MUSIC: The Crooked Brothers play it straight

House shows aren’t typically thought of as glamorous affairs.

But when Winnipeg trio The Crooked Brothers signed up for a Home Routes tour, which pairs touring independent folk acts with volunteering homeowners on a cross-country tour circuit, the band got more than it bargained for.

On their first stop, the guys found themselves playing at a billionaire’s mansion in Calgary.

“That was a little strange … There was a bartender working the bar at his house show. It was a little funny, three broke musicians in a room full of Calgary’s richest people,” says band member Darwin Baker. “He had an oil company that he had sold, I guess, and he’s basically retired now, but he had sold his company for billions of dollars.”

The Crooked Brothers will bring their quirky, eclectic brand of country/folk to the Wunderbar Thursday night, playing as a four-piece with upright bassist Julian Bradford.

The Crooked Brothers started as a side project of eight-piece ska-punk band Subcity Dwellers, which Baker and bandmate Matt Foster were both members of. Foster has already quit Subcity, and the band sadly announced it will call it quits this March, which has made The Crooked Brothers Baker’s new top priority.
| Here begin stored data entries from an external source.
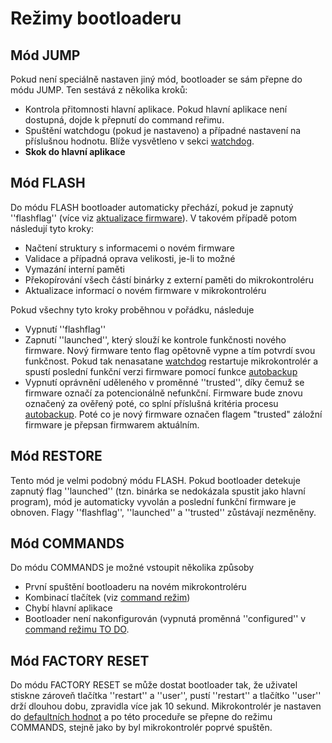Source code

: # Režimy bootloaderu

## Mód JUMP

Pokud není speciálně nastaven jiný mód, bootloader se sám přepne do módu JUMP. Ten sestává z několika kroků:

* Kontrola přitomnosti hlavní aplikace. Pokud hlavní aplikace není dostupná, dojde k přepnutí do command reřimu.
* Spuštění watchdogu \(pokud je nastaveno\) a případné nastavení na příslušnou hodnotu. Blíže vysvětleno v sekci [watchdog](https://github.com/byzance/public-documentation/tree/38b460c46404c197299c0f0a84e3402a9b74c8d7/byzance_documentation/architektura-fw/bootloader/link%20na%20watchdog/README.md).
* **Skok do hlavní aplikace**

## Mód FLASH

Do módu FLASH bootloader automaticky přechází, pokud je zapnutý ''flashflag'' \(více viz [aktualizace firmware](https://github.com/byzance/public-documentation/tree/38b460c46404c197299c0f0a84e3402a9b74c8d7/byzance_documentation/architektura-fw/bootloader/odkaz%20aktualizace%20firmware/README.md)\). V takovém případě potom následují tyto kroky:

* Načtení struktury s informacemi o novém firmware
* Validace a případná oprava velikosti, je-li to možné
* Vymazání interní paměti
* Překopírování všech částí binárky z externí paměti do mikrokontroléru
* Aktualizace informací o novém firmware v mikrokontroléru

Pokud všechny tyto kroky proběhnou v pořádku, následuje

* Vypnutí ''flashflag''
* Zapnutí ''launched'', který slouží ke kontrole funkčnosti nového firmware. Nový firmware tento flag opětovně vypne a tím potvrdí svou funkčnost. Pokud tak nenasatane [watchdog](https://github.com/byzance/public-documentation/tree/38b460c46404c197299c0f0a84e3402a9b74c8d7/byzance_documentation/architektura-fw/bootloader/ODKAZ%20WATCHDOG/README.md)  restartuje mikrokontrolér a spustí poslední funkční verzi firmware pomocí funkce [autobackup](https://github.com/byzance/public-documentation/tree/38b460c46404c197299c0f0a84e3402a9b74c8d7/byzance_documentation/architektura-fw/bootloader/Odkaz%20na%20autobackup/README.md) 
* Vypnutí oprávnění uděleného v proměnné ''trusted'', díky čemuž se firmware označí za potencionálně nefunkční. Firmware bude znovu označený za ověřený poté, co splní příslušná kritéria procesu [autobackup](https://github.com/byzance/public-documentation/tree/38b460c46404c197299c0f0a84e3402a9b74c8d7/byzance_documentation/architektura-fw/bootloader/odkaz%20autobackup/README.md). Poté  co je nový firmware označen flagem "trusted" záložní firmware je přepsan firmwarem aktuálním.

## Mód RESTORE

Tento mód je velmi podobný módu FLASH. Pokud bootloader detekuje zapnutý flag ''launched'' \(tzn. binárka se nedokázala spustit jako hlavní program\), mód je automaticky vyvolán a poslední funkční firmware je obnoven. Flagy ''flashflag'', ''launched'' a ''trusted'' zůstávají nezměněny.

## Mód COMMANDS

Do módu COMMANDS je možné vstoupit několika způsoby

* První spuštění bootloaderu na novém mikrokontroléru
* Kombinací tlačítek \(viz [command režim](https://github.com/byzance/public-documentation/tree/38b460c46404c197299c0f0a84e3402a9b74c8d7/byzance_documentation/architektura-fw/bootloader/odkaz%20na%20bootloader%20comand%20režim/README.md)\)
* Chybí hlavní aplikace
* Bootloader není nakonfigurován \(vypnutá proměnná ''configured'' v [command režimu TO DO](https://github.com/byzance/public-documentation/tree/38b460c46404c197299c0f0a84e3402a9b74c8d7/byzance_documentation/architektura-fw/bootloader/odkaz%20na%20command%20režim/README.md).

## Mód FACTORY RESET

Do módu FACTORY RESET se může dostat bootloader tak, že uživatel stiskne zároveň tlačítka ''restart'' a ''user'', pustí ''restart'' a tlačítko ''user'' drží dlouhou dobu, zpravidla více jak 10 sekund. Mikrokontrolér je nastaven do [defaultních hodnot](https://github.com/byzance/public-documentation/tree/38b460c46404c197299c0f0a84e3402a9b74c8d7/byzance_documentation/architektura-fw/bootloader/odkaz%20na%20defaultní%20hodnoty/README.md) a po této proceduře se přepne do režimu COMMANDS, stejně jako by byl mikrokontrolér poprvé spuštěn.

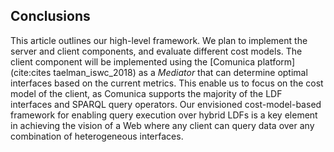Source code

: ## Conclusions

This article outlines our high-level framework. We plan to implement the server and client components,
and evaluate different cost models. The client component will be implemented using the [Comunica platform](cite:cites taelman_iswc_2018) as a _Mediator_ that can determine optimal interfaces based on the current metrics. This enable us to focus on the cost model of the client, as Comunica supports the majority of the LDF interfaces and SPARQL query operators. Our envisioned cost-model-based framework for enabling query execution over hybrid LDFs is a key element in achieving the vision of a Web where any client can query data over any combination of heterogeneous interfaces.

<!--Publishers may choose to expose different kinds of interfaces based on different needs, which may potentially change at runtime, for which a cost model is essential.-->

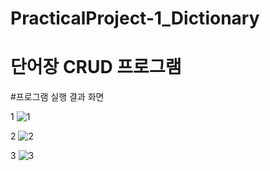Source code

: # PracticalProject-1_Dictionary
# 단어장 CRUD 프로그램

#프로그램 실행 결과 화면

1
![1](https://github.com/apple0605a/PracticalProject_Dictionary/assets/124647328/8b659bfa-12af-4408-8038-f72bba155bd2)

2
![2](https://github.com/apple0605a/PracticalProject_Dictionary/assets/124647328/2e774ede-77bd-4af6-abfb-ed82f8a5a729)

3
![3](https://github.com/apple0605a/PracticalProject_Dictionary/assets/124647328/24f87a0f-584a-4278-86a3-bf5321c54a23)
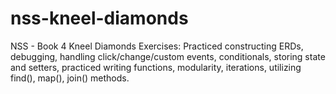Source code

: # nss-kneel-diamonds
NSS - Book 4 Kneel Diamonds Exercises: Practiced constructing ERDs, debugging, handling click/change/custom events, conditionals, storing state and setters, practiced writing functions, modularity, iterations, utilizing find(), map(), join() methods.

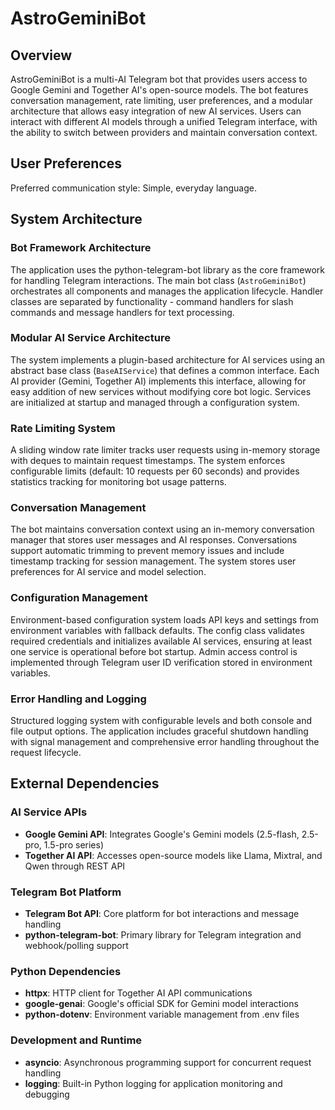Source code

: # AstroGeminiBot

## Overview

AstroGeminiBot is a multi-AI Telegram bot that provides users access to Google Gemini and Together AI's open-source models. The bot features conversation management, rate limiting, user preferences, and a modular architecture that allows easy integration of new AI services. Users can interact with different AI models through a unified Telegram interface, with the ability to switch between providers and maintain conversation context.

## User Preferences

Preferred communication style: Simple, everyday language.

## System Architecture

### Bot Framework Architecture
The application uses the python-telegram-bot library as the core framework for handling Telegram interactions. The main bot class (`AstroGeminiBot`) orchestrates all components and manages the application lifecycle. Handler classes are separated by functionality - command handlers for slash commands and message handlers for text processing.

### Modular AI Service Architecture
The system implements a plugin-based architecture for AI services using an abstract base class (`BaseAIService`) that defines a common interface. Each AI provider (Gemini, Together AI) implements this interface, allowing for easy addition of new services without modifying core bot logic. Services are initialized at startup and managed through a configuration system.

### Rate Limiting System
A sliding window rate limiter tracks user requests using in-memory storage with deques to maintain request timestamps. The system enforces configurable limits (default: 10 requests per 60 seconds) and provides statistics tracking for monitoring bot usage patterns.

### Conversation Management
The bot maintains conversation context using an in-memory conversation manager that stores user messages and AI responses. Conversations support automatic trimming to prevent memory issues and include timestamp tracking for session management. The system stores user preferences for AI service and model selection.

### Configuration Management
Environment-based configuration system loads API keys and settings from environment variables with fallback defaults. The config class validates required credentials and initializes available AI services, ensuring at least one service is operational before bot startup. Admin access control is implemented through Telegram user ID verification stored in environment variables.

### Error Handling and Logging
Structured logging system with configurable levels and both console and file output options. The application includes graceful shutdown handling with signal management and comprehensive error handling throughout the request lifecycle.

## External Dependencies

### AI Service APIs
- **Google Gemini API**: Integrates Google's Gemini models (2.5-flash, 2.5-pro, 1.5-pro series)
- **Together AI API**: Accesses open-source models like Llama, Mixtral, and Qwen through REST API

### Telegram Bot Platform
- **Telegram Bot API**: Core platform for bot interactions and message handling
- **python-telegram-bot**: Primary library for Telegram integration and webhook/polling support

### Python Dependencies
- **httpx**: HTTP client for Together AI API communications
- **google-genai**: Google's official SDK for Gemini model interactions
- **python-dotenv**: Environment variable management from .env files

### Development and Runtime
- **asyncio**: Asynchronous programming support for concurrent request handling
- **logging**: Built-in Python logging for application monitoring and debugging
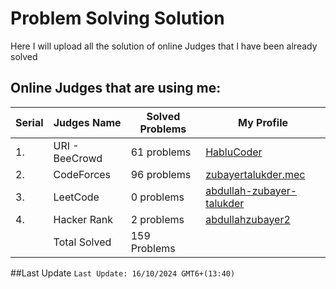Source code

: # Problem Solving Solution

Here I will upload all the solution of online Judges that I have been already solved

## Online Judges that are using me:

| Serial | Judges Name    | Solved Problems | My Profile                                                                     |
| ------ | -------------- | --------------- | ------------------------------------------------------------------------------ |
| 1.     | URI - BeeCrowd | 61 problems     | [HabluCoder](https://judge.beecrowd.com/en/profile/847805)                     |
| 2.     | CodeForces     | 96 problems     | [zubayertalukder.mec](https://codeforces.com/profile/zubayertalukder.mec)      |
| 3.     | LeetCode       | 0 problems      | [abdullah-zubayer-talukder](https://leetcode.com/u/abdullah-zubayer-talukder/) |
| 4.     | Hacker Rank    | 2 problems      | [abdullahzubayer2](https://www.hackerrank.com/profile/abdullahzubayer2)        |
|        | Total Solved   | 159 Problems    |

##Last Update
`Last Update: 16/10/2024 GMT6+(13:40)`
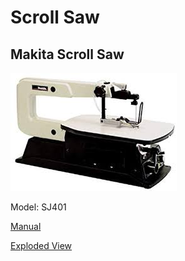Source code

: # Scroll Saw

## Makita Scroll Saw

![](../.gitbook/assets/image%20%2815%29.png)

Model: SJ401

[Manual](https://drive.google.com/open?id=1J8pAApaV-hl8somh_m8QrVlcfQg_8758)

[Exploded View](https://drive.google.com/open?id=1HlBM9L5yhVvoCoBp0QdjvFjLorzN6pYE)



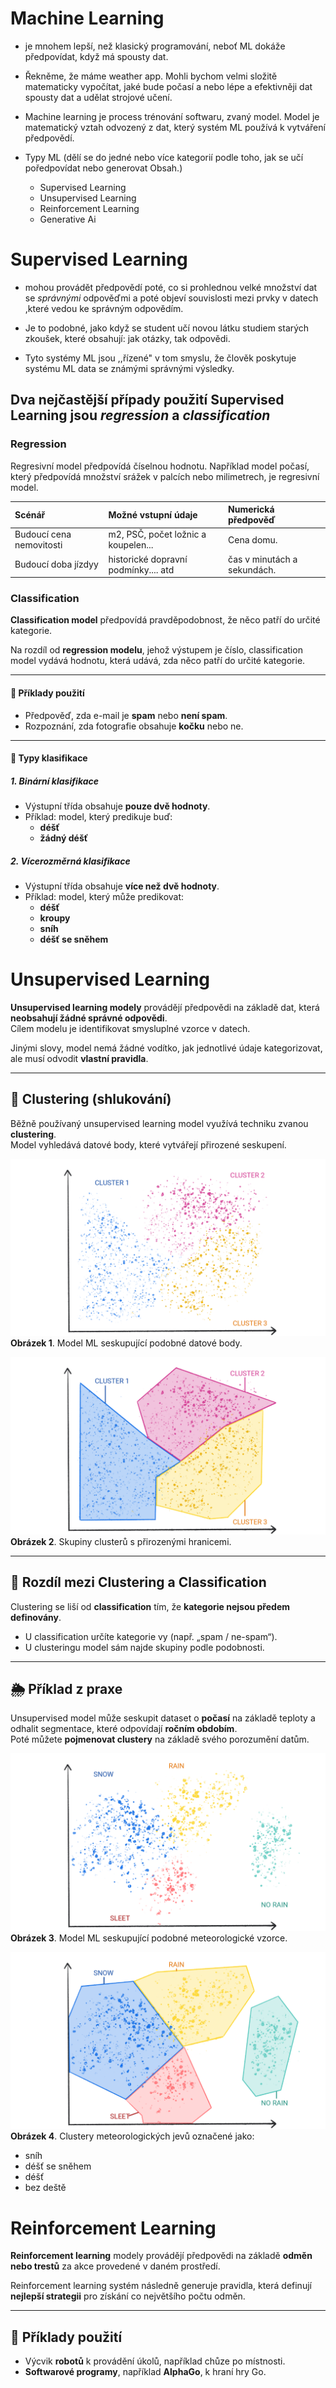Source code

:# Machine Learning

- je mnohem lepší, než klasický programování, neboť ML dokáže předpovídat, když má spousty dat.

- Řekněme, že máme weather app. Mohli bychom velmi složitě matematicky vypočítat, jaké bude počasí a nebo lépe a efektivněji dat spousty dat a udělat strojové učení.

- Machine learning je process trénování softwaru, zvaný model. Model je matematický vztah odvozený z dat, který systém ML používá k vytváření předpovědí.

- Typy ML (dělí se do jedné nebo více kategorií podle toho, jak se učí poředpovídat nebo generovat Obsah.)
    
    - Supervised Learning
    - Unsupervised Learning
    - Reinforcement Learning
    - Generative Ai
    
# Supervised Learning 

- mohou provádět předpovědí poté, co si prohlednou velké množství dat se *správnými* odpověďmi a poté objeví souvislosti mezi prvky v datech ,které vedou ke správným odpovědím.

- Je to podobné, jako když se student učí novou látku studiem starých zkoušek, které obsahují: jak otázky, tak odpovědi.

- Tyto systémy ML jsou ,,řízené" v tom smyslu, že člověk poskytuje systému ML data se známými správnými výsledky.

## Dva nejčastější případy použití Supervised Learning jsou *regression* a *classification*

### Regression 

Regresivní model předpovídá číselnou hodnotu. Například model počasí, který předpovídá množství srážek v palcích nebo milimetrech, je regresivní model. 

| Scénář            | Možné vstupní údaje                                                                                                                                  | Numerická předpověď                                       |
|:--------------------|:-----------------------------------------------------------------------------------------------------------------------------------------------------|:---------------------------------------------------------|
| Budoucí cena nemovitosti  | m2, PSČ, počet ložnic a koupelen... | Cena domu.                                   |
| Budoucí doba jízdyy    | historické dopravní podmínky.... atd | čas v minutách a sekundách. |

### Classification


**Classification model** předpovídá pravděpodobnost, že něco patří do určité kategorie.  

Na rozdíl od **regression modelu**, jehož výstupem je číslo, classification model vydává hodnotu, která udává, zda něco patří do určité kategorie.

---

#### 📌 Příklady použití
- Předpověď, zda e-mail je **spam** nebo **není spam**.
- Rozpoznání, zda fotografie obsahuje **kočku** nebo ne.

---

#### 📂 Typy klasifikace

##### 1. Binární klasifikace
- Výstupní třída obsahuje **pouze dvě hodnoty**.  
- Příklad: model, který predikuje buď:
  - **déšť**
  - **žádný déšť**

##### 2. Vícerozměrná klasifikace
- Výstupní třída obsahuje **více než dvě hodnoty**.  
- Příklad: model, který může predikovat:
  - **déšť**
  - **kroupy**
  - **sníh**
  - **déšť se sněhem**

# Unsupervised Learning

**Unsupervised learning modely** provádějí předpovědi na základě dat, která **neobsahují žádné správné odpovědi**.  
Cílem modelu je identifikovat smysluplné vzorce v datech.

Jinými slovy, model nemá žádné vodítko, jak jednotlivé údaje kategorizovat, ale musí odvodit **vlastní pravidla**.

---

## 📌 Clustering (shlukování)

Běžně používaný unsupervised learning model využívá techniku zvanou **clustering**.  
Model vyhledává datové body, které vytvářejí přirozené seskupení.

![clustering02](../pictures/clustering-02.png)  
**Obrázek 1**. Model ML seskupující podobné datové body.

![clustering04](../pictures/clustering-04.png)  
**Obrázek 2**. Skupiny clusterů s přirozenými hranicemi.

---

## 🔄 Rozdíl mezi Clustering a Classification
Clustering se liší od **classification** tím, že **kategorie nejsou předem definovány**.  

- U classification určíte kategorie vy (např. „spam / ne-spam“).  
- U clusteringu model sám najde skupiny podle podobnosti.

---

## 🌦 Příklad z praxe
Unsupervised model může seskupit dataset o **počasí** na základě teploty a odhalit segmentace, které odpovídají **ročním obdobím**.  
Poté můžete **pojmenovat clustery** na základě svého porozumění datům.

![clusteirng01](../pictures/clustering-01.png)  
**Obrázek 3**. Model ML seskupující podobné meteorologické vzorce.

![clustering03](../pictures/clustering-03.png)  
**Obrázek 4**. Clustery meteorologických jevů označené jako:  
- sníh  
- déšť se sněhem  
- déšť  
- bez deště

# Reinforcement Learning

**Reinforcement learning** modely provádějí předpovědi na základě **odměn nebo trestů** za akce provedené v daném prostředí.  

Reinforcement learning systém následně generuje pravidla, která definují **nejlepší strategii** pro získání co největšího počtu odměn.

---

## 📌 Příklady použití
- Výcvik **robotů** k provádění úkolů, například chůze po místnosti.  
- **Softwarové programy**, například **AlphaGo**, k hraní hry Go.
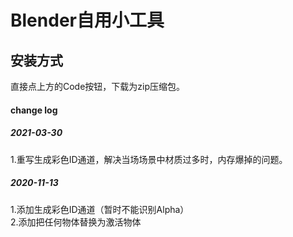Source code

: # Blender自用小工具

## 安装方式
直接点上方的Code按钮，下载为zip压缩包。
#### change log

##### 2021-03-30
1.重写生成彩色ID通道，解决当场场景中材质过多时，内存爆掉的问题。
##### 2020-11-13 
1.添加生成彩色ID通道（暂时不能识别Alpha）<br/>
2.添加把任何物体替换为激活物体
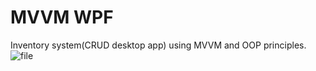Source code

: # MVVM WPF

Inventory system(CRUD desktop app) using MVVM and OOP principles.
![file](https://github.com/user-attachments/assets/b9e52f66-502f-4821-b745-1d33368c78bd)
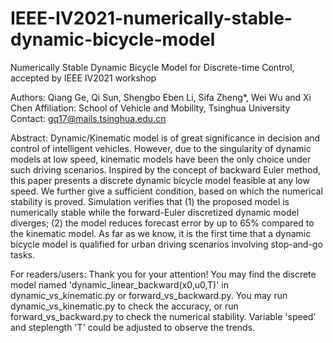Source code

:# IEEE-IV2021-numerically-stable-dynamic-bicycle-model
Numerically Stable Dynamic Bicycle Model for Discrete-time Control, accepted by IEEE IV2021 workshop

Authors: Qiang Ge, Qi Sun, Shengbo Eben Li, Sifa Zheng*, Wei Wu and Xi Chen
Affiliation: School of Vehicle and Mobility, Tsinghua University
Contact: gq17@mails.tsinghua.edu.cn

Abstract: Dynamic/Kinematic model is of great significance in decision and control of intelligent vehicles. However, due to the singularity of dynamic models at low speed, kinematic models have been the only choice under such driving scenarios. Inspired by the concept of backward Euler method, this paper presents a discrete dynamic bicycle model feasible at any low speed. We further give a sufficient condition, based on which the numerical stability is proved. Simulation verifies that (1) the proposed model is numerically stable while the forward-Euler discretized dynamic model diverges; (2) the model reduces forecast error by up to 65% compared to the kinematic model. As far as we know, it is the first time that a dynamic bicycle model is qualified for urban driving scenarios involving stop-and-go tasks.

For readers/users: Thank you for your attention! You may find the discrete model named 'dynamic_linear_backward(x0,u0,T)' in dynamic_vs_kinematic.py or forward_vs_backward.py. You may run dynamic_vs_kinematic.py to check the accuracy, or run forward_vs_backward.py to check the numerical stability. Variable 'speed' and steplength 'T' could be adjusted to observe the trends.

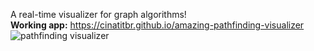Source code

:A real-time visualizer for graph algorithms! <br>
**Working app:** https://cinatitbr.github.io/amazing-pathfinding-visualizer <br>
![pathfinding visualizer](https://user-images.githubusercontent.com/50183633/148666470-75e234c5-025b-499b-b777-4eebb5d69865.gif)
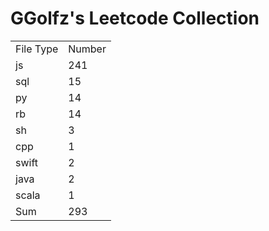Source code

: # GGolfz's Leetcode Collection

<table><tr><td>File Type</td><td>Number</td></tr><tr><td>js</td><td>241</td></tr><tr><td>sql</td><td>15</td></tr><tr><td>py</td><td>14</td></tr><tr><td>rb</td><td>14</td></tr><tr><td>sh</td><td>3</td></tr><tr><td>cpp</td><td>1</td></tr><tr><td>swift</td><td>2</td></tr><tr><td>java</td><td>2</td></tr><tr><td>scala</td><td>1</td></tr><tr><td>Sum</td><td>293</td></tr></table>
Baker, Foster and third “brother” Jesse Matas are all skilled multi-instrumentalists who routinely swap banjos, mandolins, lap steel guitars, harmonicas and other toys, both live and on CD, while also exchanging vocal harmonies.

“We’re always picking something new up and figuring the song out or figuring out how to play the instrument,” Baker says, noting his first instrument was trombone, and his favourite is the harmonica.

The band’s free-for-all policy often includes friends who come in to add bass, drums and fiddle on recordings. Other tracks, however, are laid down as nothing more than stripped-down solo numbers.

“Sometimes it means one or even two of us sit the song out if it doesn’t need anything else,” Baker says.

The Crooked Brothers’ 2011 sophomore album “Lawrence, Where’s Your Knife?” kicks off with the gritty, upbeat 17 Horses, on which Foster growls maniacally over a funky rhythm, telling the tale of a rural anthrax epidemic that felled horses in Manitoba’s Whiteshell Provincial Park in 1931. The album was self-recorded last winter in a small cabin on a frozen lake in the band’s home province, which undoubtedly contributed to the themes of prairie life and heartbreak found throughout the album’s often melancholy songs. The peculiar album title comes from a little piece of Foster’s own family history.

“That came from a note that Matt had lying around that was from his grandma, where she gave him this knife and it had a story about his grandpa – whose name was Lawrence – always having a knife on him when they needed one,” Baker says.

Baker’s lyrical contributions on Up the Mountain and Working for the Government tend to be of the less poetic variety among the album’s 10 tracks.

“I guess I try to take my lyrical inspiration from more blues and rock ’n’ roll, and classic country influences I always like as well … A simple song that kind of gets straight to the point,” he says. “The two other guys are much more poetic.”

With the Subcity Dwellers out of the picture, The Crooked Brothers hope to record another album by year’s end and tour Europe this spring, which has been a longtime goal of Baker’s.

Tickets for Thursday’s show, with the opening act Low Flying Planes, are $5 at the door.